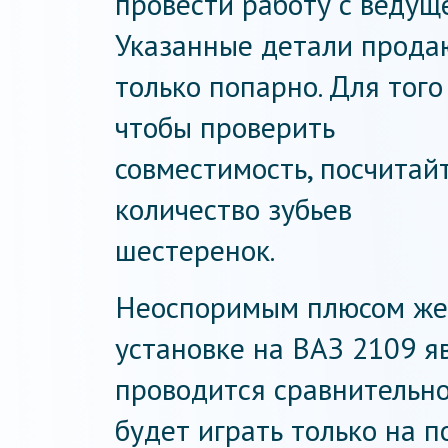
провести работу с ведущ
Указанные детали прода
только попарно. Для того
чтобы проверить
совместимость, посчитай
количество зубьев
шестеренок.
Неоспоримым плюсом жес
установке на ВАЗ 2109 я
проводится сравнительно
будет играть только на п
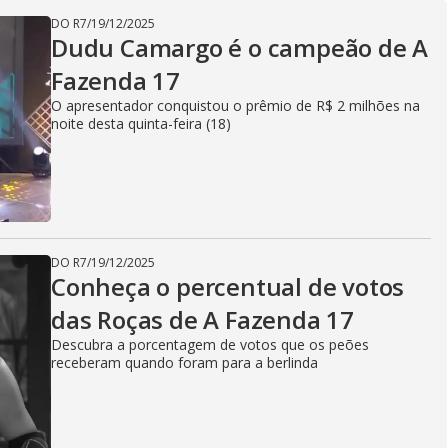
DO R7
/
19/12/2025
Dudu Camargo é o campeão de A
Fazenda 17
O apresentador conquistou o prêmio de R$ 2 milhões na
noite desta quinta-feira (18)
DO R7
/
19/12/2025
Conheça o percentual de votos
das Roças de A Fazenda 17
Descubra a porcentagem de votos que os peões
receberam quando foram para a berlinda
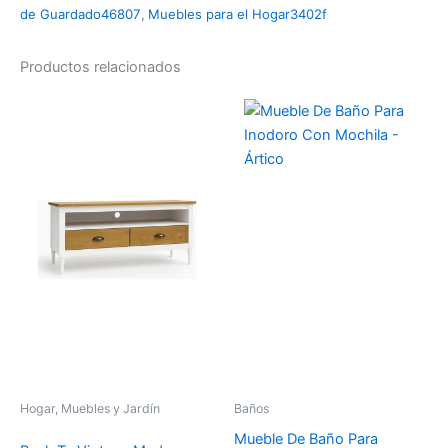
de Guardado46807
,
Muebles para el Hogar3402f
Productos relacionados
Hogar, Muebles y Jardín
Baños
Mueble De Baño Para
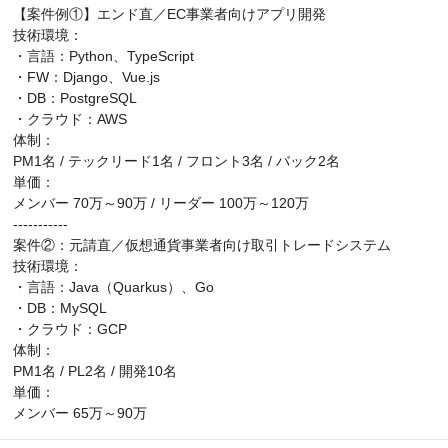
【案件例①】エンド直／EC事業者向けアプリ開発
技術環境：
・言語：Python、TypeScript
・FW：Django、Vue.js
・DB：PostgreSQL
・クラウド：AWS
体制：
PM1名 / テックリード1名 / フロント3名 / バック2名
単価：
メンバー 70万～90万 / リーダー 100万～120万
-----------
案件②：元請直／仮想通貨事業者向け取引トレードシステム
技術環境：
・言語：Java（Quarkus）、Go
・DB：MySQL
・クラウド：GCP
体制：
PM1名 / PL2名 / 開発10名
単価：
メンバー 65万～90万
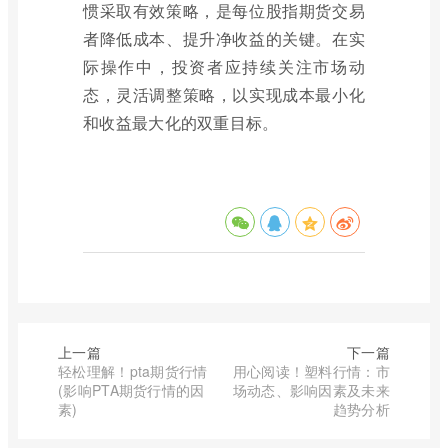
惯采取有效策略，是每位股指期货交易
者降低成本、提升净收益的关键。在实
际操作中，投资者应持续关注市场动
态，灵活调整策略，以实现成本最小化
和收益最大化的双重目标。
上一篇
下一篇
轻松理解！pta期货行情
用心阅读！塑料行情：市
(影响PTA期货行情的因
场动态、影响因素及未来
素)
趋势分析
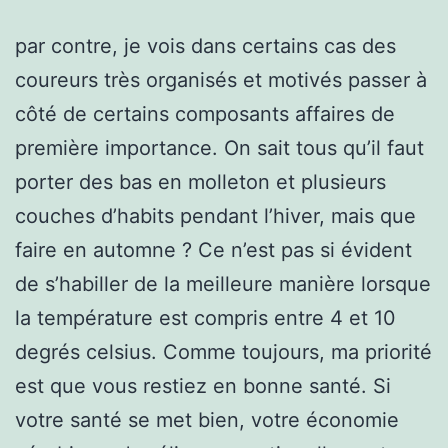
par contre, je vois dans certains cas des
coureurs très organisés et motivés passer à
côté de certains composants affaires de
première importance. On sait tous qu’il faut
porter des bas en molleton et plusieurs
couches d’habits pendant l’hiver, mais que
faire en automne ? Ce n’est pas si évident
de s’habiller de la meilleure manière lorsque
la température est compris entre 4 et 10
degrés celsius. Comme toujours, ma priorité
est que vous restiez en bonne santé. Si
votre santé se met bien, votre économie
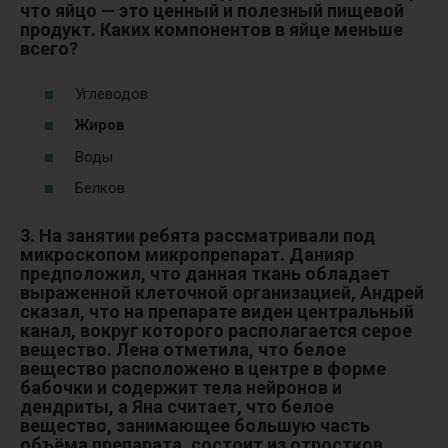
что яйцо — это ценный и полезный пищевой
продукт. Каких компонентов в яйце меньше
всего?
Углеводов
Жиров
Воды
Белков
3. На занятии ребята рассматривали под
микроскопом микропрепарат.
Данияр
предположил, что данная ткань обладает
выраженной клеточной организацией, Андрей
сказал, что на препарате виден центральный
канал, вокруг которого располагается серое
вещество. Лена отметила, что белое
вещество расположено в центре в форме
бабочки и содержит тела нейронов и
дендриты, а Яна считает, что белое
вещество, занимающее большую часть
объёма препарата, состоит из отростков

■ ■ ■ ■

Leaving out each picture, repeat exactly the lines above from the one that contains "couches d’habits pendant l’hiver, mais que" through the one that contains "дендриты, а Яна считает, что белое".

= Answer box =
couches d’habits pendant l’hiver, mais que
faire en automne ? Ce n’est pas si évident
de s’habiller de la meilleure manière lorsque
la température est compris entre 4 et 10
degrés celsius. Comme toujours, ma priorité
est que vous restiez en bonne santé. Si
votre santé se met bien, votre économie
что яйцо — это ценный и полезный пищевой
продукт. Каких компонентов в яйце меньше
всего?
Углеводов
Жиров
Воды
Белков
3. На занятии ребята рассматривали под
микроскопом микропрепарат.
Данияр
предположил, что данная ткань обладает
выраженной клеточной организацией, Андрей
сказал, что на препарате виден центральный
канал, вокруг которого располагается серое
вещество. Лена отметила, что белое
вещество расположено в центре в форме
бабочки и содержит тела нейронов и
дендриты, а Яна считает, что белое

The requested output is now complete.